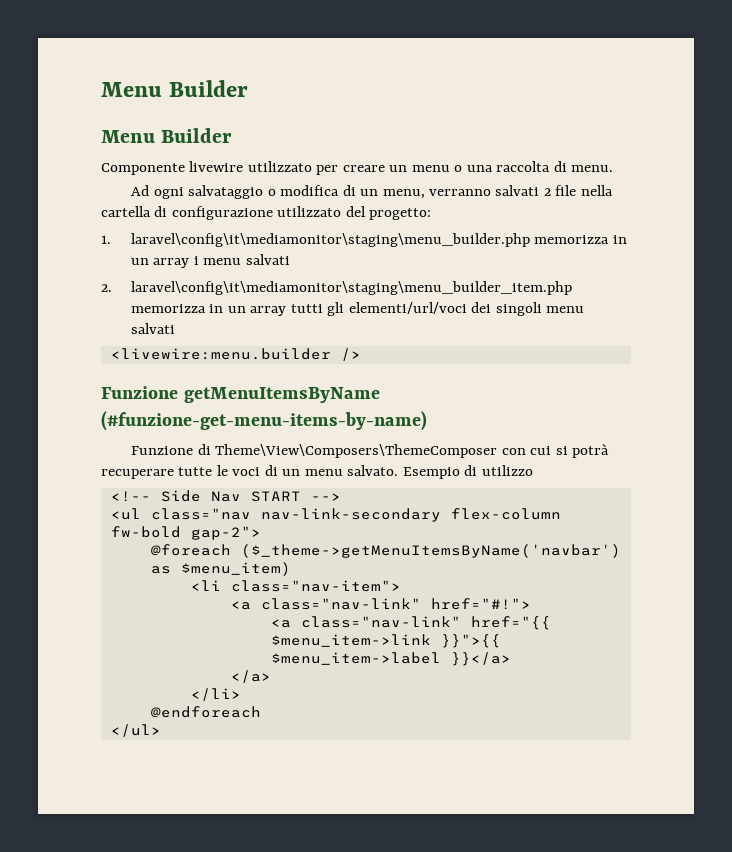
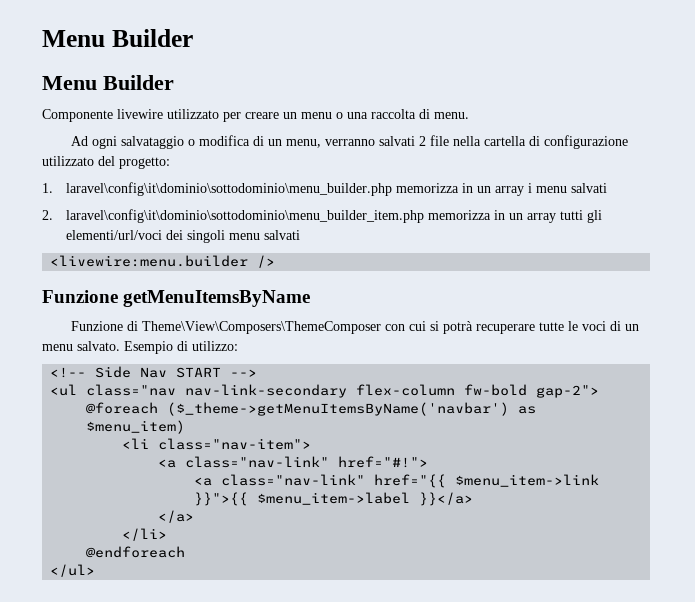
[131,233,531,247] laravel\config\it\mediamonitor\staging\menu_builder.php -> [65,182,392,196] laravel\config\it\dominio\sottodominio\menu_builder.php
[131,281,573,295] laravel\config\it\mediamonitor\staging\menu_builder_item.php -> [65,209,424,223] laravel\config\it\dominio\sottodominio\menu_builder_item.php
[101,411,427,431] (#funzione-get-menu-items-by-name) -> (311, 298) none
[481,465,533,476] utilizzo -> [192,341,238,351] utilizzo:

...

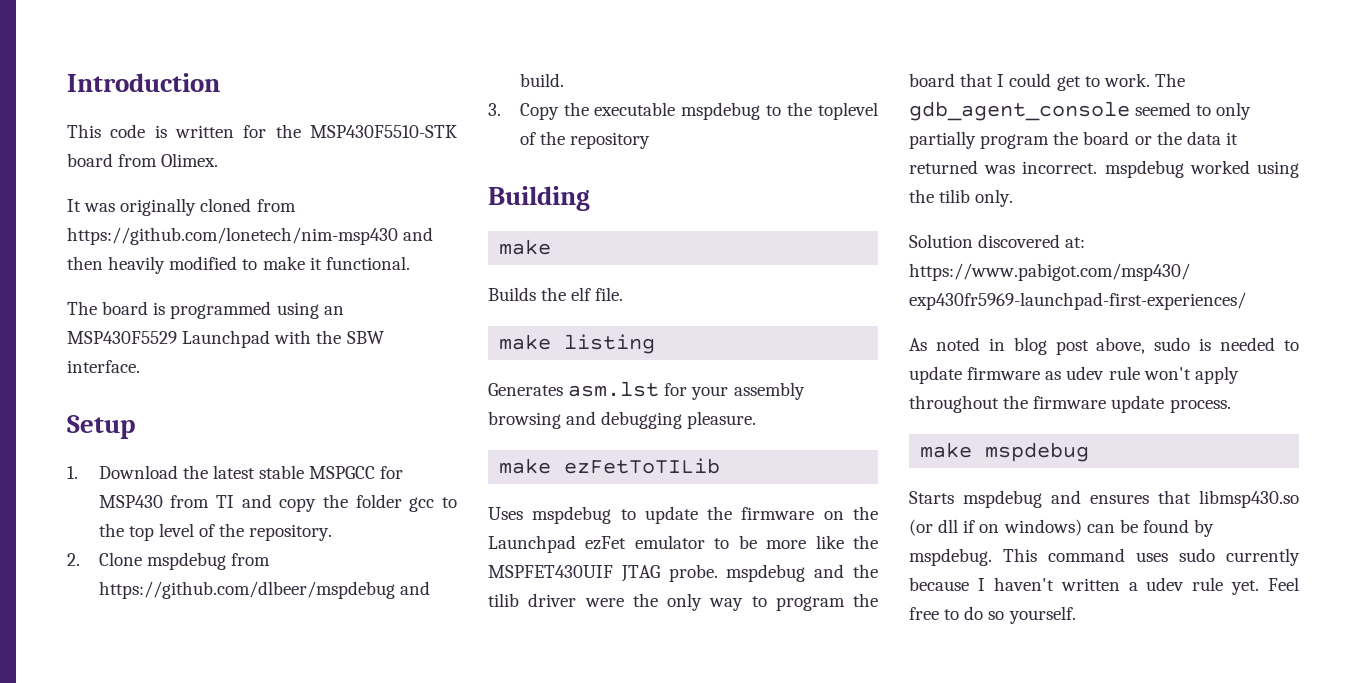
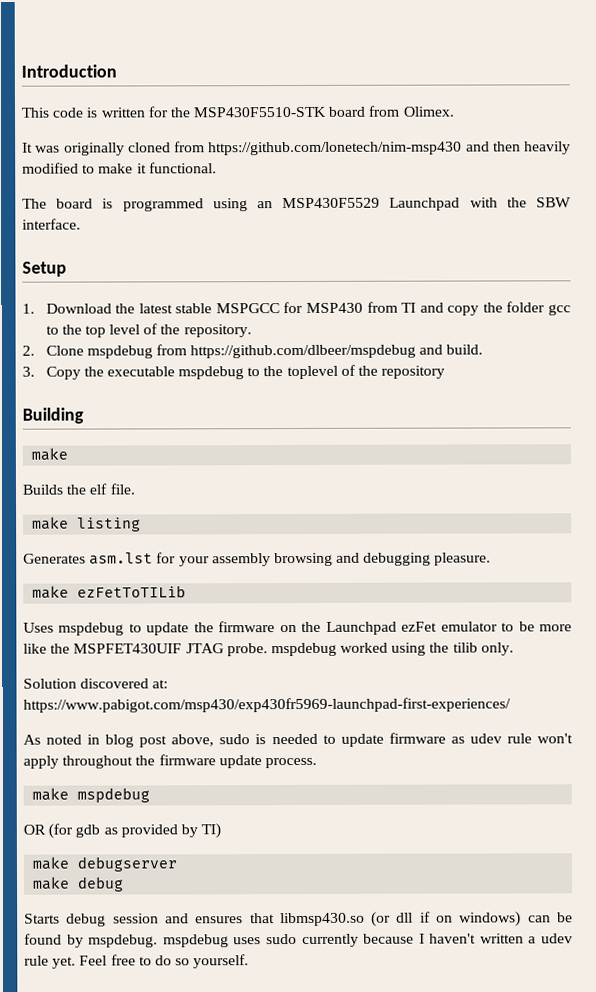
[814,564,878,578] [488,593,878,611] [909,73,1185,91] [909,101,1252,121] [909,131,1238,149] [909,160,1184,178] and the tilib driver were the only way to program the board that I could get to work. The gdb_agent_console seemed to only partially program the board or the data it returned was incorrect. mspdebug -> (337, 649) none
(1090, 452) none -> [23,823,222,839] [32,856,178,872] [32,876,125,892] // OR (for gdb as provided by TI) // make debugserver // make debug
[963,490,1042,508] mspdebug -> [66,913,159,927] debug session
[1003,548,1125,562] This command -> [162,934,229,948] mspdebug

---

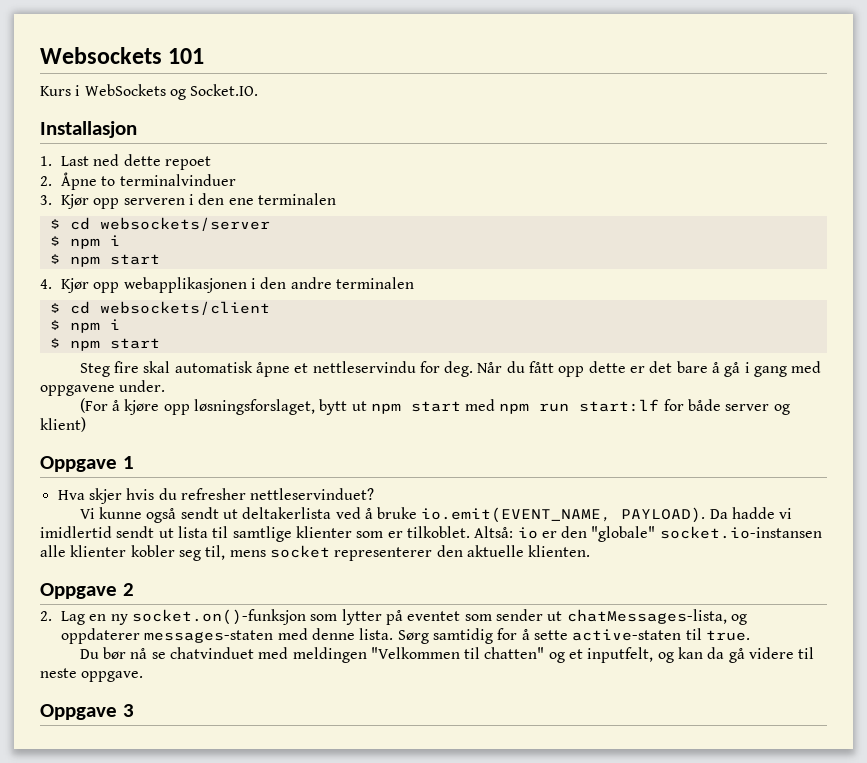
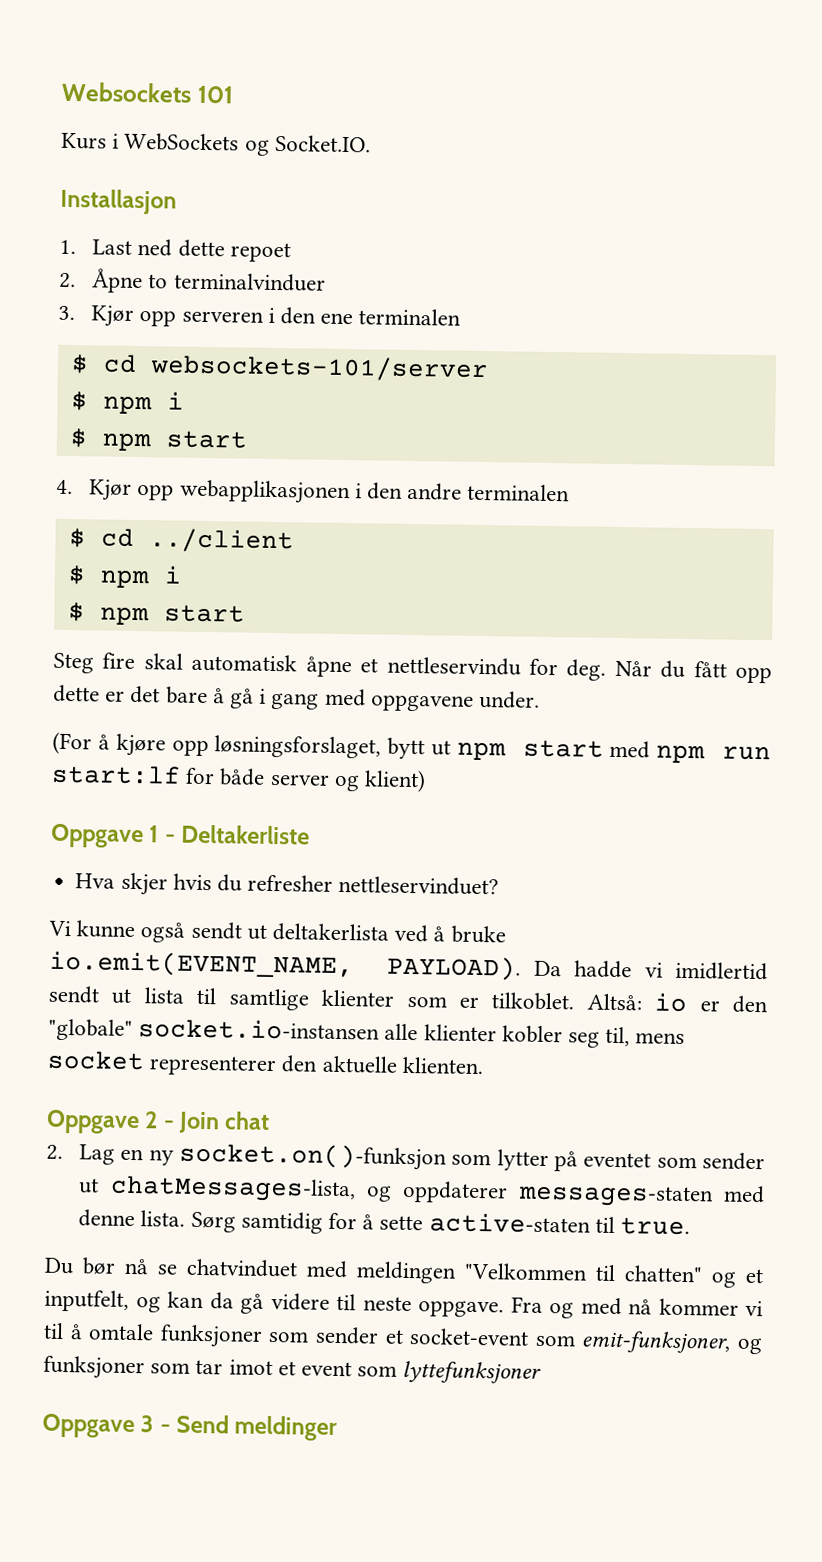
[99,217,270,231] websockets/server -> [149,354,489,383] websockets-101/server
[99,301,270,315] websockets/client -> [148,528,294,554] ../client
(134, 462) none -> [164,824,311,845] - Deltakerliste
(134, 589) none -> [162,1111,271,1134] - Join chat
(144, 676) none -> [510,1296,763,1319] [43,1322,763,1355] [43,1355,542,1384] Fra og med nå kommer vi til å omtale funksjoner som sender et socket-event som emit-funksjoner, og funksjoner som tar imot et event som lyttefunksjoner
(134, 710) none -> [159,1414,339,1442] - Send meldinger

• What you should do
Where a line of the data above includes "staging", copy that line.

• Solution to this problem
[131,233,531,247] laravel\config\it\mediamonitor\staging\menu_builder.php -> [65,182,392,196] laravel\config\it\dominio\sottodominio\menu_builder.php
[131,281,573,295] laravel\config\it\mediamonitor\staging\menu_builder_item.php -> [65,209,424,223] laravel\config\it\dominio\sottodominio\menu_builder_item.php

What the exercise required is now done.